--- WHAT IS BEING ASKED ---
Without skipping any entry, transcribe the data word for word.

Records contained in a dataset

[Start of section]

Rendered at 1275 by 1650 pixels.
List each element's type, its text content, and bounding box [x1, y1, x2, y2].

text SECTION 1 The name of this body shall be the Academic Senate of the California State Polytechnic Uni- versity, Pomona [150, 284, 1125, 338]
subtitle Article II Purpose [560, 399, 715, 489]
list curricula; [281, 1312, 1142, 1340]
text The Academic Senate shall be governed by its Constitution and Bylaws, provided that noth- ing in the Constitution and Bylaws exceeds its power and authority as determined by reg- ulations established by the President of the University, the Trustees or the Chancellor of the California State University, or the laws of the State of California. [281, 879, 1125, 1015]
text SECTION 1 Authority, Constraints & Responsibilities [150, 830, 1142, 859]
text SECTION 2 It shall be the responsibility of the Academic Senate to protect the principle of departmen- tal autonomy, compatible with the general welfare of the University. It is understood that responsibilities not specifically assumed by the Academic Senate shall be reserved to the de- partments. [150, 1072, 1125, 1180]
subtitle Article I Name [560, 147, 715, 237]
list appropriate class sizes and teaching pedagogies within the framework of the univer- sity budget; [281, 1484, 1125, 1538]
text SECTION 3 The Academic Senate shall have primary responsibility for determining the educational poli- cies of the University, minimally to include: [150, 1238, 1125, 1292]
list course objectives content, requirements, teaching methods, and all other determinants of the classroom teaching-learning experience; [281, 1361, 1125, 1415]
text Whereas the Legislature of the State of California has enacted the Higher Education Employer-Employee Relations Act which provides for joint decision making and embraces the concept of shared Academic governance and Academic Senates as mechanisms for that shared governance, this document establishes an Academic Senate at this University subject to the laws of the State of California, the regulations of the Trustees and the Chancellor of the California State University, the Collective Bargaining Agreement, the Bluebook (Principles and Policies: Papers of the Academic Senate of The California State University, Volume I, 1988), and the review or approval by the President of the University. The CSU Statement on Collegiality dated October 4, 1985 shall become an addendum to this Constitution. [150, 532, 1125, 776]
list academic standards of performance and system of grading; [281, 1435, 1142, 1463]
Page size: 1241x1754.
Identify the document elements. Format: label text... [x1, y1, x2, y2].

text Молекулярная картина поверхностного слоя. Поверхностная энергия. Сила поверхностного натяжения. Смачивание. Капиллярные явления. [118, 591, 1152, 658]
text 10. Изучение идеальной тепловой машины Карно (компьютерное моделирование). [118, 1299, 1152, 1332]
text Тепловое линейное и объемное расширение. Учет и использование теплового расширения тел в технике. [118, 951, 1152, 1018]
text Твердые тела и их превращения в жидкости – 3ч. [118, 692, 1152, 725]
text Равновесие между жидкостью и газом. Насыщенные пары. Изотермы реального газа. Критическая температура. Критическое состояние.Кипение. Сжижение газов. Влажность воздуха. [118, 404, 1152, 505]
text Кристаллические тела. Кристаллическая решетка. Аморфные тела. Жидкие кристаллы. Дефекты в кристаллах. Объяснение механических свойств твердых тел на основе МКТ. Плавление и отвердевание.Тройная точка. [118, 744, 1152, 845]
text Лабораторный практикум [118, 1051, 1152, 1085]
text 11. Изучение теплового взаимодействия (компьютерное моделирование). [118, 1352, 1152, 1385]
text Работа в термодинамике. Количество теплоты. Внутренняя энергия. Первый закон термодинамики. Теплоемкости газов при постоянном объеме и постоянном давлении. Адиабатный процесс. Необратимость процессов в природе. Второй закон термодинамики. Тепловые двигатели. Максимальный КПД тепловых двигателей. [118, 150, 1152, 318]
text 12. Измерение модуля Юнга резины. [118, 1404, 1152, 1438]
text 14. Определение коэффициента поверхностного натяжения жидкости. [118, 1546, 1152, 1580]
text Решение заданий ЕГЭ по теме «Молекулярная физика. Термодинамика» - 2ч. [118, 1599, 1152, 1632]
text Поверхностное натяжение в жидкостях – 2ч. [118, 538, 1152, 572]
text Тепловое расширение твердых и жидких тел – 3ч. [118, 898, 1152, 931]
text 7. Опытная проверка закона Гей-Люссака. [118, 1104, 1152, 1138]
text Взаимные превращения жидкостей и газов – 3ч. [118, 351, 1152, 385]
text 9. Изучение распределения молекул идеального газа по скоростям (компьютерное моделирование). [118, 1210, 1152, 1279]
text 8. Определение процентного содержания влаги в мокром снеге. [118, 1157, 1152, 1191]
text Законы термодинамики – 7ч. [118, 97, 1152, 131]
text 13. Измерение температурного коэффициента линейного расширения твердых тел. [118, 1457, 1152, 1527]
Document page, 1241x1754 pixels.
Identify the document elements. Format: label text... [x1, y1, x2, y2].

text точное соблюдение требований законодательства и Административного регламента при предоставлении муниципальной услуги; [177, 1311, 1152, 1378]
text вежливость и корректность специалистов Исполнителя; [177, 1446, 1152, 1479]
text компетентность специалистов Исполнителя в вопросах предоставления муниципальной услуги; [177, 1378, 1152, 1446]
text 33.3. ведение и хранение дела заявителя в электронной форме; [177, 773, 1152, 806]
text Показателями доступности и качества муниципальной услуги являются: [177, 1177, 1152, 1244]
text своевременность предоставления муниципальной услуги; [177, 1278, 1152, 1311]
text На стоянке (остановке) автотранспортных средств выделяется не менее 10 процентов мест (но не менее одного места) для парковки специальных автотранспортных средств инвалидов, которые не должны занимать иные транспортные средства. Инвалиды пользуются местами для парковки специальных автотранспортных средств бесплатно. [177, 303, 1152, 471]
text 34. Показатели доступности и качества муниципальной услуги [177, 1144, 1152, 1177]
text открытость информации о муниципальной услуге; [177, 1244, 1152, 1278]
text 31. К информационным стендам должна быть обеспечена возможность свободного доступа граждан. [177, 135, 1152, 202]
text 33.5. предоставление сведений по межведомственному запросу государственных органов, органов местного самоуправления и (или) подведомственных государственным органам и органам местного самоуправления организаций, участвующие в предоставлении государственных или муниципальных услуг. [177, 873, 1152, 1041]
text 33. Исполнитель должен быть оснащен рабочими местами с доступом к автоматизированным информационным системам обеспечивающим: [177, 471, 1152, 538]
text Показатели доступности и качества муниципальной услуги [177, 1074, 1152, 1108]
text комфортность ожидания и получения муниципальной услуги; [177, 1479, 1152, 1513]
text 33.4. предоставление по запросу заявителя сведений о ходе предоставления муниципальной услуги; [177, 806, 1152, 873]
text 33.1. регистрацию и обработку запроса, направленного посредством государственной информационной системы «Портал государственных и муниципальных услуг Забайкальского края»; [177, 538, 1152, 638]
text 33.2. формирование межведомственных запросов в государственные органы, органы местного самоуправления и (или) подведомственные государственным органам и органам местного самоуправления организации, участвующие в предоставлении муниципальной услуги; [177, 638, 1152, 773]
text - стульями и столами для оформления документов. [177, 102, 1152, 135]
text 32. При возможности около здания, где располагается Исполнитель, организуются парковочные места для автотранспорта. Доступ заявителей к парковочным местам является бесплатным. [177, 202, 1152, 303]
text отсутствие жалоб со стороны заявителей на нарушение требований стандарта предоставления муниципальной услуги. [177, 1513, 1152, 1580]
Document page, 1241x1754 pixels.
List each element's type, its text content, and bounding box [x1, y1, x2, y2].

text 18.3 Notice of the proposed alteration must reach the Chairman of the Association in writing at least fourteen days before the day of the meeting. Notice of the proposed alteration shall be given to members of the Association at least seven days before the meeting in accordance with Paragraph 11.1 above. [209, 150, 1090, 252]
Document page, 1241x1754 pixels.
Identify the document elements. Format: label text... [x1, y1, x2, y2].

[End of section]

--- RESULT OF THE EXERCISE ---
Rendered at 1275 by 1650 pixels.
List each element's type, its text content, and bounding box [x1, y1, x2, y2].

text SECTION 1 The name of this body shall be the Academic Senate of the California State Polytechnic Uni- versity, Pomona [150, 284, 1125, 338]
subtitle Article II Purpose [560, 399, 715, 489]
list curricula; [281, 1312, 1142, 1340]
text The Academic Senate shall be governed by its Constitution and Bylaws, provided that noth- ing in the Constitution and Bylaws exceeds its power and authority as determined by reg- ulations established by the President of the University, the Trustees or the Chancellor of the California State University, or the laws of the State of California. [281, 879, 1125, 1015]
text SECTION 1 Authority, Constraints & Responsibilities [150, 830, 1142, 859]
text SECTION 2 It shall be the responsibility of the Academic Senate to protect the principle of departmen- tal autonomy, compatible with the general welfare of the University. It is understood that responsibilities not specifically assumed by the Academic Senate shall be reserved to the de- partments. [150, 1072, 1125, 1180]
subtitle Article I Name [560, 147, 715, 237]
list appropriate class sizes and teaching pedagogies within the framework of the univer- sity budget; [281, 1484, 1125, 1538]
text SECTION 3 The Academic Senate shall have primary responsibility for determining the educational poli- cies of the University, minimally to include: [150, 1238, 1125, 1292]
list course objectives content, requirements, teaching methods, and all other determinants of the classroom teaching-learning experience; [281, 1361, 1125, 1415]
text Whereas the Legislature of the State of California has enacted the Higher Education Employer-Employee Relations Act which provides for joint decision making and embraces the concept of shared Academic governance and Academic Senates as mechanisms for that shared governance, this document establishes an Academic Senate at this University subject to the laws of the State of California, the regulations of the Trustees and the Chancellor of the California State University, the Collective Bargaining Agreement, the Bluebook (Principles and Policies: Papers of the Academic Senate of The California State University, Volume I, 1988), and the review or approval by the President of the University. The CSU Statement on Collegiality dated October 4, 1985 shall become an addendum to this Constitution. [150, 532, 1125, 776]
list academic standards of performance and system of grading; [281, 1435, 1142, 1463]
Page size: 1241x1754.
Identify the document elements. Format: label text... [x1, y1, x2, y2].

text Молекулярная картина поверхностного слоя. Поверхностная энергия. Сила поверхностного натяжения. Смачивание. Капиллярные явления. [118, 591, 1152, 658]
text 10. Изучение идеальной тепловой машины Карно (компьютерное моделирование). [118, 1299, 1152, 1332]
text Тепловое линейное и объемное расширение. Учет и использование теплового расширения тел в технике. [118, 951, 1152, 1018]
text Твердые тела и их превращения в жидкости – 3ч. [118, 692, 1152, 725]
text Равновесие между жидкостью и газом. Насыщенные пары. Изотермы реального газа. Критическая температура. Критическое состояние.Кипение. Сжижение газов. Влажность воздуха. [118, 404, 1152, 505]
text Кристаллические тела. Кристаллическая решетка. Аморфные тела. Жидкие кристаллы. Дефекты в кристаллах. Объяснение механических свойств твердых тел на основе МКТ. Плавление и отвердевание.Тройная точка. [118, 744, 1152, 845]
text Лабораторный практикум [118, 1051, 1152, 1085]
text 11. Изучение теплового взаимодействия (компьютерное моделирование). [118, 1352, 1152, 1385]
text Работа в термодинамике. Количество теплоты. Внутренняя энергия. Первый закон термодинамики. Теплоемкости газов при постоянном объеме и постоянном давлении. Адиабатный процесс. Необратимость процессов в природе. Второй закон термодинамики. Тепловые двигатели. Максимальный КПД тепловых двигателей. [118, 150, 1152, 318]
text 12. Измерение модуля Юнга резины. [118, 1404, 1152, 1438]
text 14. Определение коэффициента поверхностного натяжения жидкости. [118, 1546, 1152, 1580]
text Решение заданий ЕГЭ по теме «Молекулярная физика. Термодинамика» - 2ч. [118, 1599, 1152, 1632]
text Поверхностное натяжение в жидкостях – 2ч. [118, 538, 1152, 572]
text Тепловое расширение твердых и жидких тел – 3ч. [118, 898, 1152, 931]
text 7. Опытная проверка закона Гей-Люссака. [118, 1104, 1152, 1138]
text Взаимные превращения жидкостей и газов – 3ч. [118, 351, 1152, 385]
text 9. Изучение распределения молекул идеального газа по скоростям (компьютерное моделирование). [118, 1210, 1152, 1279]
text 8. Определение процентного содержания влаги в мокром снеге. [118, 1157, 1152, 1191]
text Законы термодинамики – 7ч. [118, 97, 1152, 131]
text 13. Измерение температурного коэффициента линейного расширения твердых тел. [118, 1457, 1152, 1527]
Document page, 1241x1754 pixels.
Identify the document elements. Format: label text... [x1, y1, x2, y2].

text точное соблюдение требований законодательства и Административного регламента при предоставлении муниципальной услуги; [177, 1311, 1152, 1378]
text вежливость и корректность специалистов Исполнителя; [177, 1446, 1152, 1479]
text компетентность специалистов Исполнителя в вопросах предоставления муниципальной услуги; [177, 1378, 1152, 1446]
text 33.3. ведение и хранение дела заявителя в электронной форме; [177, 773, 1152, 806]
text Показателями доступности и качества муниципальной услуги являются: [177, 1177, 1152, 1244]
text своевременность предоставления муниципальной услуги; [177, 1278, 1152, 1311]
text На стоянке (остановке) автотранспортных средств выделяется не менее 10 процентов мест (но не менее одного места) для парковки специальных автотранспортных средств инвалидов, которые не должны занимать иные транспортные средства. Инвалиды пользуются местами для парковки специальных автотранспортных средств бесплатно. [177, 303, 1152, 471]
text 34. Показатели доступности и качества муниципальной услуги [177, 1144, 1152, 1177]
text открытость информации о муниципальной услуге; [177, 1244, 1152, 1278]
text 31. К информационным стендам должна быть обеспечена возможность свободного доступа граждан. [177, 135, 1152, 202]
text 33.5. предоставление сведений по межведомственному запросу государственных органов, органов местного самоуправления и (или) подведомственных государственным органам и органам местного самоуправления организаций, участвующие в предоставлении государственных или муниципальных услуг. [177, 873, 1152, 1041]
text 33. Исполнитель должен быть оснащен рабочими местами с доступом к автоматизированным информационным системам обеспечивающим: [177, 471, 1152, 538]
text Показатели доступности и качества муниципальной услуги [177, 1074, 1152, 1108]
text комфортность ожидания и получения муниципальной услуги; [177, 1479, 1152, 1513]
text 33.4. предоставление по запросу заявителя сведений о ходе предоставления муниципальной услуги; [177, 806, 1152, 873]
text 33.1. регистрацию и обработку запроса, направленного посредством государственной информационной системы «Портал государственных и муниципальных услуг Забайкальского края»; [177, 538, 1152, 638]
text 33.2. формирование межведомственных запросов в государственные органы, органы местного самоуправления и (или) подведомственные государственным органам и органам местного самоуправления организации, участвующие в предоставлении муниципальной услуги; [177, 638, 1152, 773]
text - стульями и столами для оформления документов. [177, 102, 1152, 135]
text 32. При возможности около здания, где располагается Исполнитель, организуются парковочные места для автотранспорта. Доступ заявителей к парковочным местам является бесплатным. [177, 202, 1152, 303]
text отсутствие жалоб со стороны заявителей на нарушение требований стандарта предоставления муниципальной услуги. [177, 1513, 1152, 1580]
Document page, 1241x1754 pixels.
List each element's type, its text content, and bounding box [x1, y1, x2, y2].

text 18.3 Notice of the proposed alteration must reach the Chairman of the Association in writing at least fourteen days before the day of the meeting. Notice of the proposed alteration shall be given to members of the Association at least seven days before the meeting in accordance with Paragraph 11.1 above. [209, 150, 1090, 252]
Document page, 1241x1754 pixels.
Identify the document elements. Format: label text... [x1, y1, x2, y2].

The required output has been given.